Touched on all the right ones.
But Gujjus rock and Ghatkopar is a cool place to live in :)

Bhavik Gandhi said...

This post is so overwhelmingit almost made me cry. I am a gujju in new york and missing my country so much. This is a little thought of mine. Enjoy!
you are a gujju if ...

you get limbu pani(lemon water\sharbat) as welcome drink.

you know what rotli nu shaak(cham cham) tastes like

you can have khichu as dinner

you only had farsaan(anything except rotli daal bhat shaak) as dinner all your life

you have chikki on sankranti

you eat various paaks in winter

you know what is the meaning of phrase "Methipaak khavo"

you invest your extra money in stocks and hope that will make you rich

you can never find a good looking gujju girl in social functions and even if you do you cannot admit she is beautiful

you wonder when your elders eat paan and tambakhu(tobacco) so much

you renounce all the gujarati films

you have never heard of any gujarati writer except zaverchand meghani

you can always get into any of the wholesale markets especially diamond market if nothing works out.

you think and have been taught having your own business, no matter how small it is, is prestigious. (This is changing though)

I'll add more latter
Waiting for your comments

Anonymous said...

I love Gujjus. Especially the New Jersey kind. Sigh :)

Anaggh A. Desai said...


Thanks to all the stereotypes put together by you in one post, there was a fair amount of conversation, bad, good on twitter.

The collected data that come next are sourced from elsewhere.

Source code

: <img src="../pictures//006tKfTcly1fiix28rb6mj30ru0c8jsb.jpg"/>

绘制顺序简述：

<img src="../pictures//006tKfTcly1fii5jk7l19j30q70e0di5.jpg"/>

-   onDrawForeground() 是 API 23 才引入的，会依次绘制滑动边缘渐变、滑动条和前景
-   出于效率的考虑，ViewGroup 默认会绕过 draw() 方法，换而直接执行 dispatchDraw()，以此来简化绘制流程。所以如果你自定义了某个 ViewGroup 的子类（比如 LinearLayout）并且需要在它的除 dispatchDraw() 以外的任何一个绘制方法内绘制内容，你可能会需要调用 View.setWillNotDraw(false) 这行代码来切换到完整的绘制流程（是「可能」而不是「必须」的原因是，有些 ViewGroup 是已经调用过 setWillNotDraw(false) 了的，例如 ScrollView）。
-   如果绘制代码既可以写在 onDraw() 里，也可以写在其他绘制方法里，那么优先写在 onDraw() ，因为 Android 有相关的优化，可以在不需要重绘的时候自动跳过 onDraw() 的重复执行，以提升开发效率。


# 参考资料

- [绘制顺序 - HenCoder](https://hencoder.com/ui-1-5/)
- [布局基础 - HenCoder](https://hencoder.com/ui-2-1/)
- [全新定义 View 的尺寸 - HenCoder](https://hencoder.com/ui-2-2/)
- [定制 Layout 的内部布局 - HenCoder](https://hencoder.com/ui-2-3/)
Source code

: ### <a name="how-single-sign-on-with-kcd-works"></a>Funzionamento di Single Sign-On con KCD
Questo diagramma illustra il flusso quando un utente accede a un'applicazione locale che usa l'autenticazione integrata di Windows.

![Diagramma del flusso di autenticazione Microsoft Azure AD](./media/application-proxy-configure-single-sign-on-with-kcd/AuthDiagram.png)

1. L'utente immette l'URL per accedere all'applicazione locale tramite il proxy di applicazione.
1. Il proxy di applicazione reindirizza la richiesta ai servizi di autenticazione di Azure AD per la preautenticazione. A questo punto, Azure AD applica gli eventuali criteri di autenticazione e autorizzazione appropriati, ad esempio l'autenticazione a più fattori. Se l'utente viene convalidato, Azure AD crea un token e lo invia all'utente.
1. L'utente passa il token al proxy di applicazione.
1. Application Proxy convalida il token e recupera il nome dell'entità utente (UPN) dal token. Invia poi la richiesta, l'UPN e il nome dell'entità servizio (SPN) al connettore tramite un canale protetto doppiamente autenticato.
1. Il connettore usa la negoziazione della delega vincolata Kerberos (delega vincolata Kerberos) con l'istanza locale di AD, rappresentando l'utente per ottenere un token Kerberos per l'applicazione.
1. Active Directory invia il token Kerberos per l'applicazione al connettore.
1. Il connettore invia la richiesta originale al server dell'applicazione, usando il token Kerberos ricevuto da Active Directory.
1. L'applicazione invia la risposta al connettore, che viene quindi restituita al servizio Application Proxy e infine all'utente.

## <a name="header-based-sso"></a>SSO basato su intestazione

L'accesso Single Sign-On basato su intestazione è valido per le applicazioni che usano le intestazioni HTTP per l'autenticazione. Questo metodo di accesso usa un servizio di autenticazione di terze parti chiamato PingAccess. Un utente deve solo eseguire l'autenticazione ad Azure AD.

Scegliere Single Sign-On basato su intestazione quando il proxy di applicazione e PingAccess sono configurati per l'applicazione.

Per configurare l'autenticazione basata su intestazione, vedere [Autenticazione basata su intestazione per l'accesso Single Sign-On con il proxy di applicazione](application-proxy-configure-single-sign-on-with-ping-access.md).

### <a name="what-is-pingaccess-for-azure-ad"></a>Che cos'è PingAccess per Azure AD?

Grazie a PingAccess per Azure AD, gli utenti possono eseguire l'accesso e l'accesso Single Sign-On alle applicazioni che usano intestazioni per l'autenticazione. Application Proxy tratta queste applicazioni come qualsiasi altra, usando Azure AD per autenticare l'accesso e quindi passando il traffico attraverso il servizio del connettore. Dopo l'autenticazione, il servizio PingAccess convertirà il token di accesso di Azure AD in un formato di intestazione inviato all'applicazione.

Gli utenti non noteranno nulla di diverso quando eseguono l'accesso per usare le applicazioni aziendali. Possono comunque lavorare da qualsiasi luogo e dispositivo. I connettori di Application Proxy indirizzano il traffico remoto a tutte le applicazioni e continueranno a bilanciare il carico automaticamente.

My apologies if this has caused you anguish or inconvenience. But Keep it flowing.

All the best.

Curlyconman said...

WHOA!!! 87'th comment. :D
Oye celebrity blogger, all the best for exams, do well, don't fret, ICAI will pass you.
I'd have posted this on FB.But your wall is always invisible to me.Don't know, what's wrong.
Anyway, best of luck.
May you survive till 12'th june. :-)

As for the post, it's kickass. :D

Simply Ridiculous said...

You forgot one thing.. Gujju's pronounce 'hall' as 'hole' and 'Coke' as 'kok'... :) That's because I am a Gujju :)

Pratz said...

comment no. 89

Pratz said...

...and this is comment no. 90...yay something ya....its being long...

Ankit Doshi said...

awesome post :)

you should put some gujju abuse too....

for e.g. " ghel ghagrinaa"

saav (the desis say it 'haav')ghogha jeo chhe"

hemal.. said...

absolutely.. hillllaaariouss..hahahaha..
and going on thru these posts.. just came across Nirav Thaker's.. post...
i guess u absolutely ri8...
newayss... had a gud time reading it...

Anonymous said...

really nice one yaar... :)

waise m marwari and not gujju but will agree with most of the things... :)


Shaheen said...

Hahaha this is too cool! Gujjuness growns on you when you're in NM. So glad my sis(Azmeen) told me about your blog!

me:) said...

hahaha..thank u for this one...
i can add one more...

'if u read this stuff and suddenly feel proud'..u r definately a gujju:)

BeerBarrel said...
This comment has been removed by the author.
gilialcells said...

Gujaratis are decent, business-minded people; they have populated business world in all countries; they have a very decent culture. As a Punjabi, I am proud of India and Pakistan havin Gujaratis!!!!!

korak datta said...

As a outsider living in gujarat, have seen/heard it all - in your post and the comments.. hilarious...

Michaelwgfa said...

A 'You know you are _____' post after long :D Bahu saras :) (Correct?) Its very funny.. G-U-J-J-U! :p Chak de phatte!

Anonymous said...

Hey you forgot the ubitiquos -esh names for guys like kalpesh, dharmesh, rupesh, urmesh, etc.